[Lens and sensor parameters]
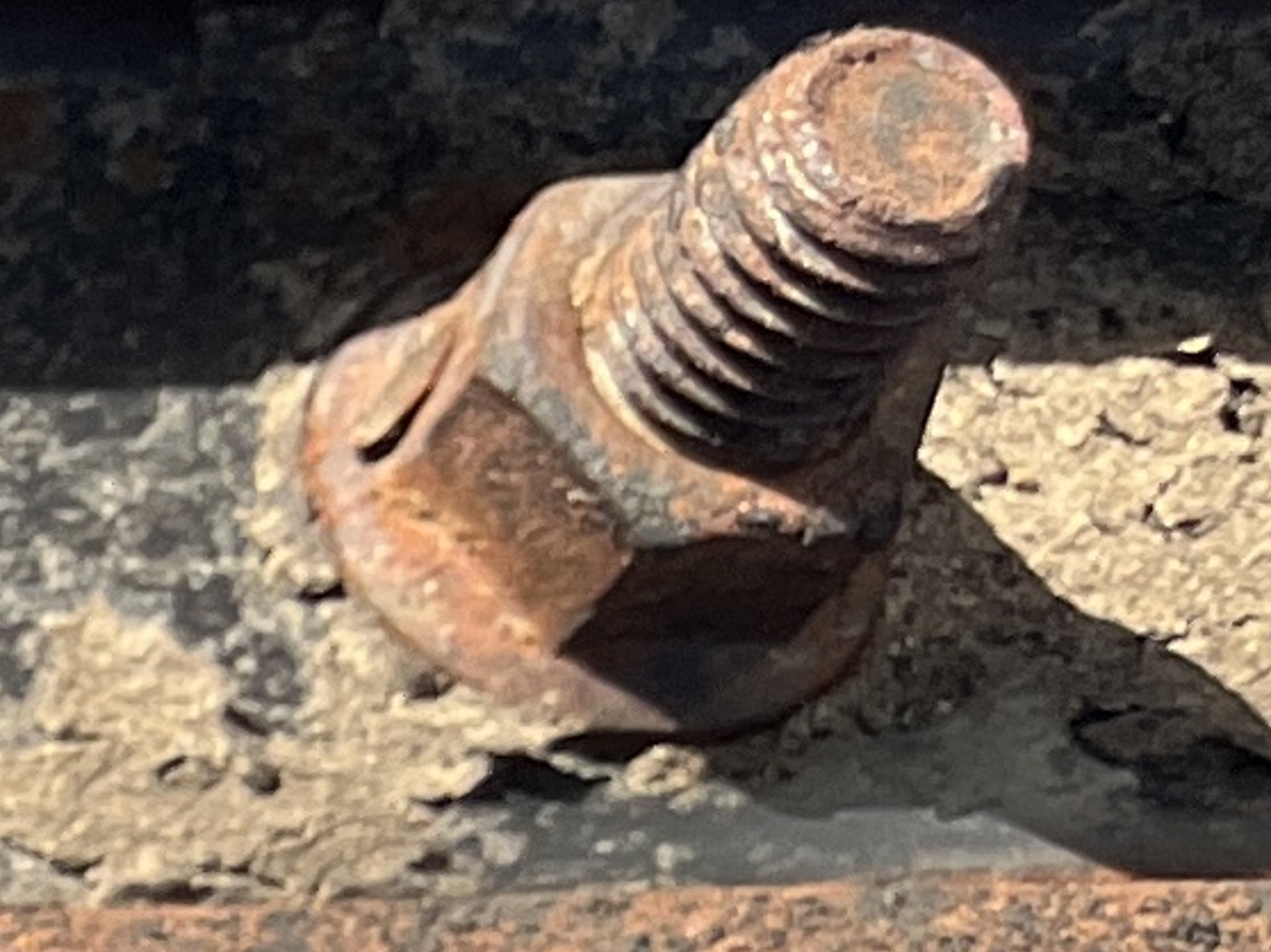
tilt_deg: -82.5
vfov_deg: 7.3
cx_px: -3278
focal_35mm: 188
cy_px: 2414
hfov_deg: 8.0
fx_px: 6900
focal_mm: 5.1
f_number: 1.6
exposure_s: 1/1106
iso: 50
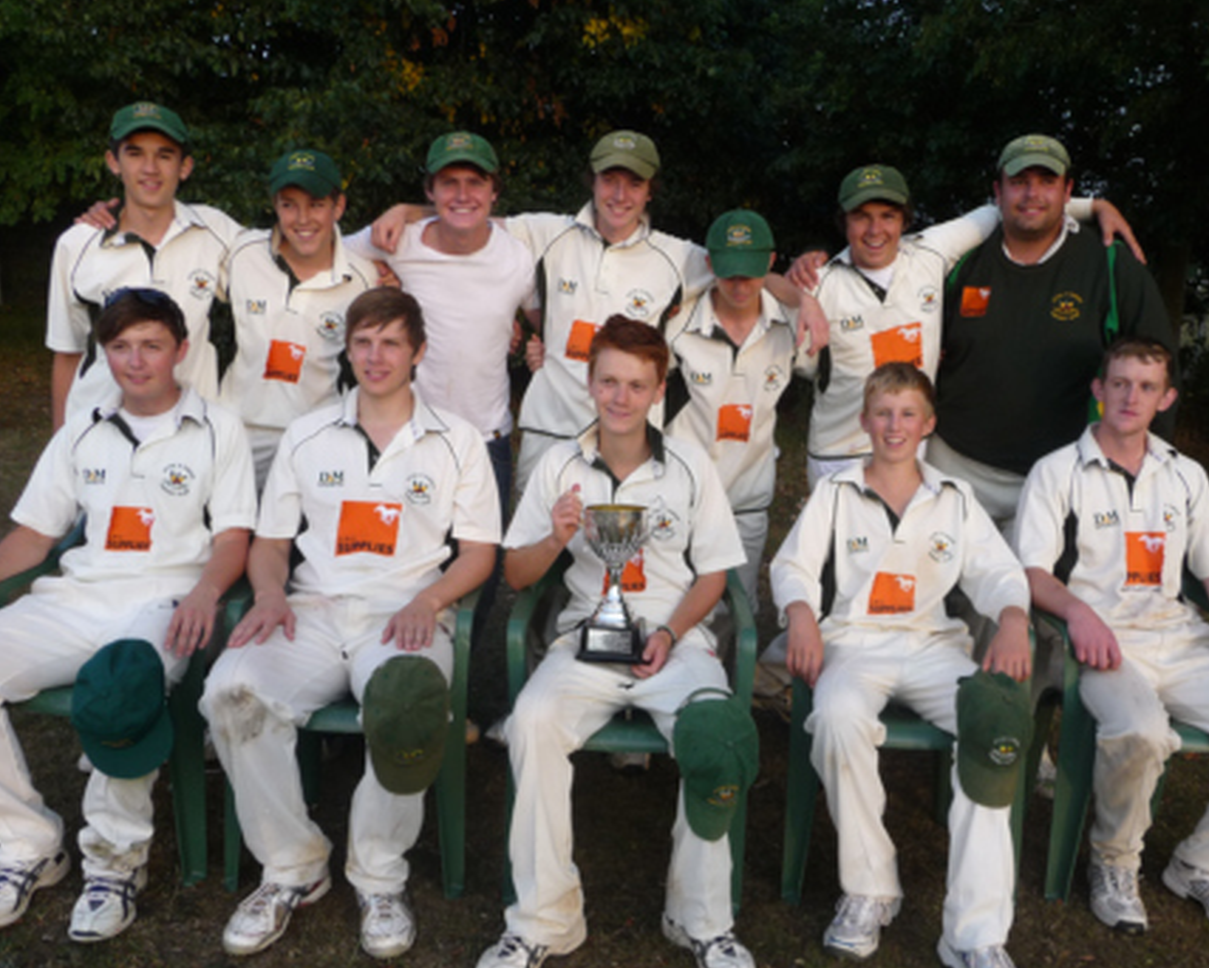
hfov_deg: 55.6
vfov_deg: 45.8
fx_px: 1146
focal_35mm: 32
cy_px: 508
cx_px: 629
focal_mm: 4.7
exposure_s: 1/160
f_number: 3.3
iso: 100
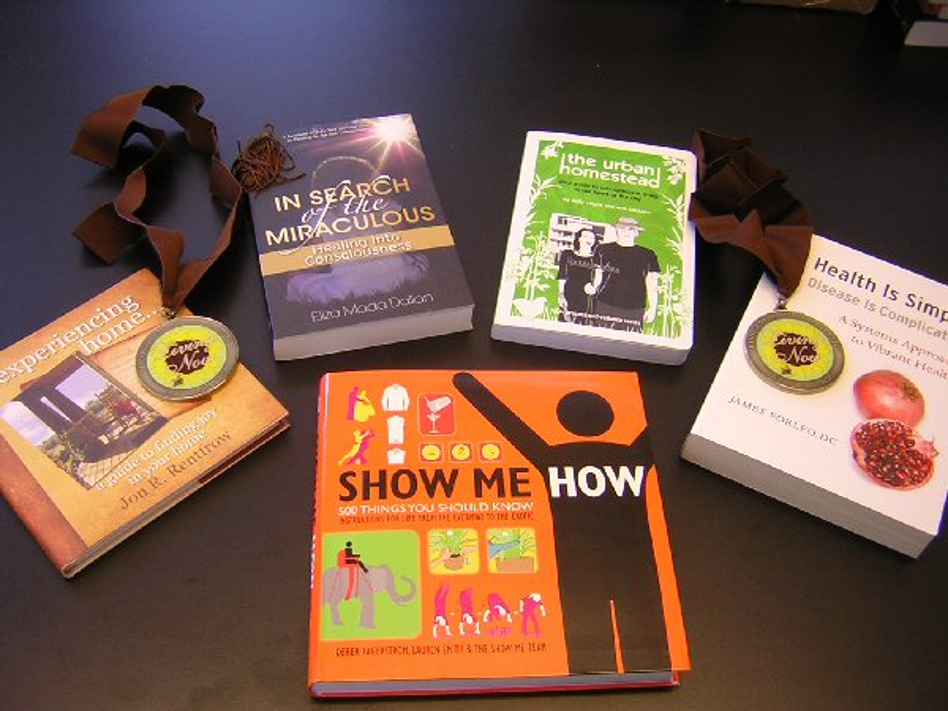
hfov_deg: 51.4
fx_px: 986
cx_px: 474
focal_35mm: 36
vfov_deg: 39.7
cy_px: 356
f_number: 2.6
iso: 100
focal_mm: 4.7
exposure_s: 1/9.8
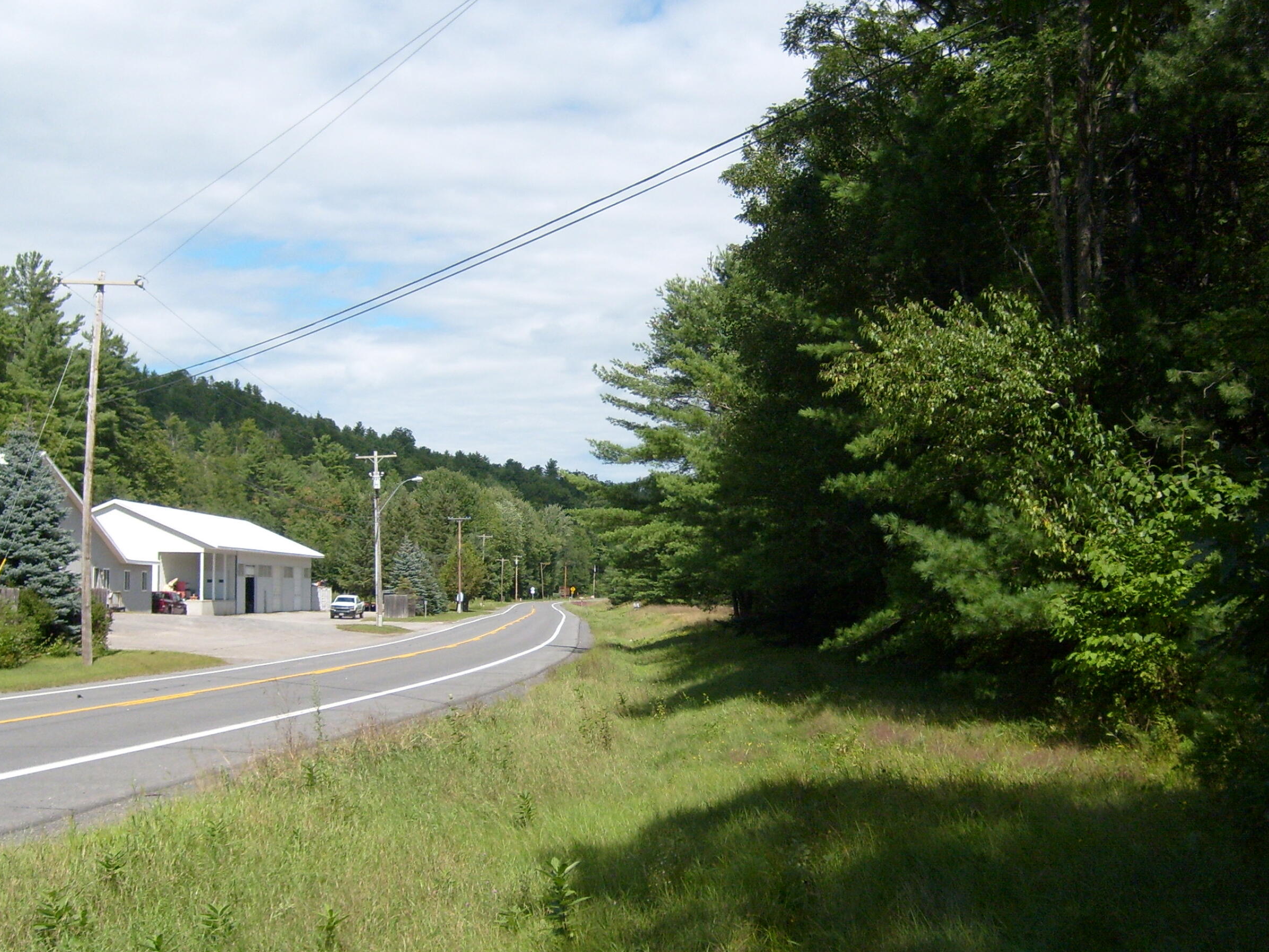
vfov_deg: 32.8
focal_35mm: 44
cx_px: 691
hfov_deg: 42.9
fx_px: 1613
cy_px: 552
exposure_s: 1/250
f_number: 7.1
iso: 80
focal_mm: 5.8
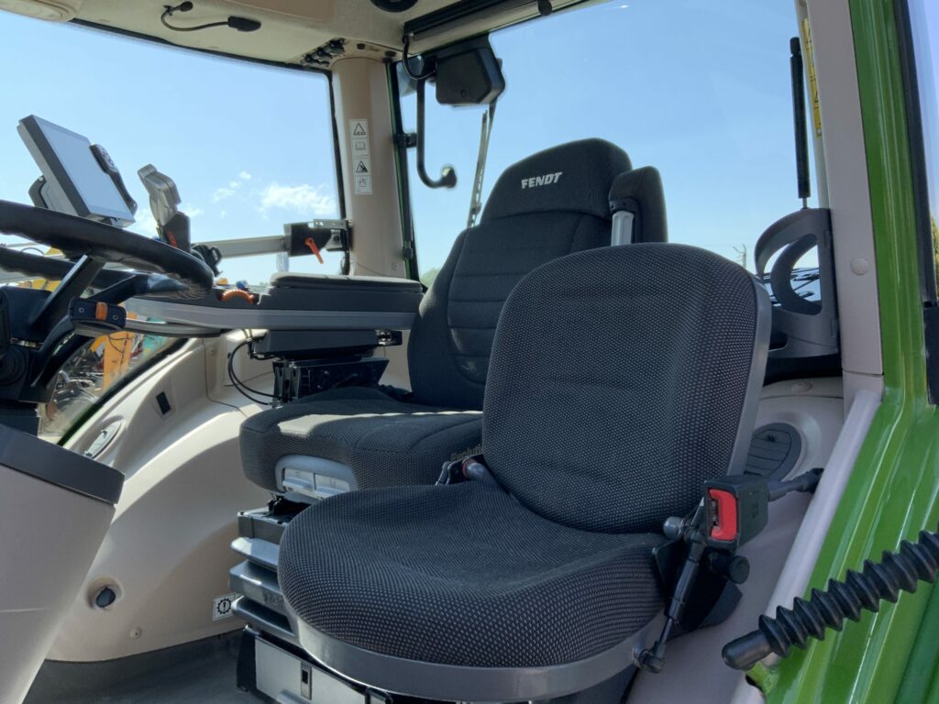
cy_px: 352
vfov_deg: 48.2
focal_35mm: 29
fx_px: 787
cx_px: 470
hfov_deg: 61.7
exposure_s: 1/406
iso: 16
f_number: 1.8
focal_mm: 3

**How to complete this task**
In the records above, take every line from the opening one through the line with "exposure_s: 1/250" and repeat it exactly; pictures are not part of the copy.

**Written response**
tilt_deg: -82.5
vfov_deg: 7.3
cx_px: -3278
focal_35mm: 188
cy_px: 2414
hfov_deg: 8.0
fx_px: 6900
focal_mm: 5.1
f_number: 1.6
exposure_s: 1/1106
iso: 50
hfov_deg: 55.6
vfov_deg: 45.8
fx_px: 1146
focal_35mm: 32
cy_px: 508
cx_px: 629
focal_mm: 4.7
exposure_s: 1/160
f_number: 3.3
iso: 100
hfov_deg: 51.4
fx_px: 986
cx_px: 474
focal_35mm: 36
vfov_deg: 39.7
cy_px: 356
f_number: 2.6
iso: 100
focal_mm: 4.7
exposure_s: 1/9.8
vfov_deg: 32.8
focal_35mm: 44
cx_px: 691
hfov_deg: 42.9
fx_px: 1613
cy_px: 552
exposure_s: 1/250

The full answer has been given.